Start of TEXT TO READ
# Forum More Stuff Go to Whoa!  3 Bedroom renovation on central coast

## Middoes

Hi all, 
Long time stalker, first time thread starter. 
We purchased our house in March 2011 on the North Central Coast
Here are some pictures with the old house owners furniture in it just before we brought it.  
The first project was to get a tv wall up and running in the lounge room.
I have a 40inch Samsung & 5.1 surround sound so all dimension was based around those.
Before I started a mate of mine gave me the idea of placing a 40mm PVC pipe inside the wall so the cables running to the tv won't be seen and also easier for future of add/remove of cables. Can see pipe in pictures 5,7 & 8 below.
Also as I was a draftsman up to 4 months ago I normally drew everything before I start as you can see by the first two pic's.
I added 2 sheets of gyprock to the front of the tv frame of the wall to make the tv frame pop out more and also give me more space inside of the wall.   
Once the wall was completed I painted the tv frame a different colour to the wall to once again make it stand out more. 
Sorry for any spelling I may have done or to come.

----------


## Middoes

I added colour changing LED strip lights behind the tv, comes with a remote.   
Since then I have repainted the tv frame an even darker colour to make it stand out more.  
I have since changed my surround sound system to a Yamaha 7.1 and thankfully the speakers fit perfect into the old samsung speaker holes.

----------


## Gaza

> I added colour changing LED strip lights behind the tv, comes with a remote.   
> .

  which led's did you use I need some for a bed I am making

----------


## Middoes

> which led's did you use I need some for a bed I am making

  I got mine of ebay.
End of TEXT TO READ
Start of DATA ROWS
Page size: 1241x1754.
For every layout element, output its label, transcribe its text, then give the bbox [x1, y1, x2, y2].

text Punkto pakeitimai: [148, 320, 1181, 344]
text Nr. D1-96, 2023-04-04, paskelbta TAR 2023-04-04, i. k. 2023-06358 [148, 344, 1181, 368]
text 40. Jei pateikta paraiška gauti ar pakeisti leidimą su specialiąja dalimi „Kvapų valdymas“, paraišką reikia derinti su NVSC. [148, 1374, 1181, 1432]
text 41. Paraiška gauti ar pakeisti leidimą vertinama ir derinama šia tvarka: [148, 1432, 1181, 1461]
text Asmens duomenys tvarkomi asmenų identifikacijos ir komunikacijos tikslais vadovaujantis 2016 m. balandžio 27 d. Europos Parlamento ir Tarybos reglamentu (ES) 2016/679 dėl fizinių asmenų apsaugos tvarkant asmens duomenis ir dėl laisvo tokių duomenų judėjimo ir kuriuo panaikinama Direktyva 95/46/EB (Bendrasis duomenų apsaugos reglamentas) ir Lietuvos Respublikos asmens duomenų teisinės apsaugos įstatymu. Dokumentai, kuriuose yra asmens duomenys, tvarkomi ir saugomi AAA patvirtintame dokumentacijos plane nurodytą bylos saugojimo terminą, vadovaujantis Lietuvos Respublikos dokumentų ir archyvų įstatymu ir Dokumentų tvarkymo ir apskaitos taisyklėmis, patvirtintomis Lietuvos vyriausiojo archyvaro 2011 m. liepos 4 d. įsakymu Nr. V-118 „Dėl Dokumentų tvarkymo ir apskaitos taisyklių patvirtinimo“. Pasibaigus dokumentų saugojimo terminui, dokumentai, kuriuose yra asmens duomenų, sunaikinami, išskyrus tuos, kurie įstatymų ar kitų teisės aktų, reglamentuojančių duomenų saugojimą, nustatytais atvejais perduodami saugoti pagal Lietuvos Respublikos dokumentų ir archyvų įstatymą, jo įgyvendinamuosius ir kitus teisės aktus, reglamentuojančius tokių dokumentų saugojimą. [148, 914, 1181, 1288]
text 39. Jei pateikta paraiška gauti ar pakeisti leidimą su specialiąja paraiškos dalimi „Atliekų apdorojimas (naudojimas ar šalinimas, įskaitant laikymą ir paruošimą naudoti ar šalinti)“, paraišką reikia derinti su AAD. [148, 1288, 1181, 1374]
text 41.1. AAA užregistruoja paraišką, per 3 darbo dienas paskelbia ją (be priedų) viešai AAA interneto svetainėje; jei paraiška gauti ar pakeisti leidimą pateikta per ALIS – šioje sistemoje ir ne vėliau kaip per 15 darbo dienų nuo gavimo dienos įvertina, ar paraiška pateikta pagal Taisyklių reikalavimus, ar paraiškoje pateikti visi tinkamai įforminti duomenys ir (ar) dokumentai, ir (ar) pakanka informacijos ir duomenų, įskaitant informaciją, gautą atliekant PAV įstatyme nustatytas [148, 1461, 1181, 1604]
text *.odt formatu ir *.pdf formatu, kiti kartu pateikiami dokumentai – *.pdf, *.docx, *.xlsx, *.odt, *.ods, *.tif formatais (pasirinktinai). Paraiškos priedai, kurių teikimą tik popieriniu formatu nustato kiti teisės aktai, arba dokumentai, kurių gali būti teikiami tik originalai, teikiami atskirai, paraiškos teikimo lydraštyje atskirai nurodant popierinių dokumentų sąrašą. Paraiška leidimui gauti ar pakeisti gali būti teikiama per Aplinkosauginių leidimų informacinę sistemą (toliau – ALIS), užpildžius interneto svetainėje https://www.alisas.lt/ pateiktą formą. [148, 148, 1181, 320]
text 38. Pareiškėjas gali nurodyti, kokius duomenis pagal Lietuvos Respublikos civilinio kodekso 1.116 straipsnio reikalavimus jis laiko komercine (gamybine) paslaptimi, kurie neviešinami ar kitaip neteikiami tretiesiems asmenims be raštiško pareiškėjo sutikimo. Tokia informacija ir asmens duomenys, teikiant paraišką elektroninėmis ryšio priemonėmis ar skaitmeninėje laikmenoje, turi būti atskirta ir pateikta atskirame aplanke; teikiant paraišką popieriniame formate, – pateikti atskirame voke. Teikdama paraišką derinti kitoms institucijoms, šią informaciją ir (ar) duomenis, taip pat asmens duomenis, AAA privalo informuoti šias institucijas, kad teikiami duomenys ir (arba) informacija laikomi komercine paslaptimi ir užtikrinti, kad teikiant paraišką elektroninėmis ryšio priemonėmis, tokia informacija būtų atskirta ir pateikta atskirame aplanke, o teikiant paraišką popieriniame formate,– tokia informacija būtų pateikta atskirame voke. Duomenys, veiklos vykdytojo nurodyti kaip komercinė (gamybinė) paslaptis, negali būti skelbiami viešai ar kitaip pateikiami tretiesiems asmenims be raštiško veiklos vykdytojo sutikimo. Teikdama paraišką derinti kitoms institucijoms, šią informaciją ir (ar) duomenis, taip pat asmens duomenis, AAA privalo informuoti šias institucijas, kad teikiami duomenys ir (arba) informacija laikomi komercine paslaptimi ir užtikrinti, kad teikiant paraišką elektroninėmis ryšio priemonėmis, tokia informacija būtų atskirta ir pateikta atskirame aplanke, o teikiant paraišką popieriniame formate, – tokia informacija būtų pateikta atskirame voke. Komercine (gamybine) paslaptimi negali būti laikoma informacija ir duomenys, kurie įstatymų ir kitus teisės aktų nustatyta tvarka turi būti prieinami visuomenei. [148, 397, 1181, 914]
End of DATA ROWS
▸ **PARTS OF THE EXERCISE**
**A.** Reproduce the renovation thread from "Also as I was" to "or to come.", inclusive, swapping "gyprock" for "plasterboard".
**B.** Reproduce the records word for word from their start through the line containing "For every layout", inclusive.

▸ **REPLIES**
**A.**
Also as I was a draftsman up to 4 months ago I normally drew everything before I start as you can see by the first two pic's.
I added 2 sheets of plasterboard to the front of the tv frame of the wall to make the tv frame pop out more and also give me more space inside of the wall.   
Once the wall was completed I painted the tv frame a different colour to the wall to once again make it stand out more. 
Sorry for any spelling I may have done or to come.

**B.**
Page size: 1241x1754.
For every layout element, output its label, transcribe its text, then give the bbox [x1, y1, x2, y2].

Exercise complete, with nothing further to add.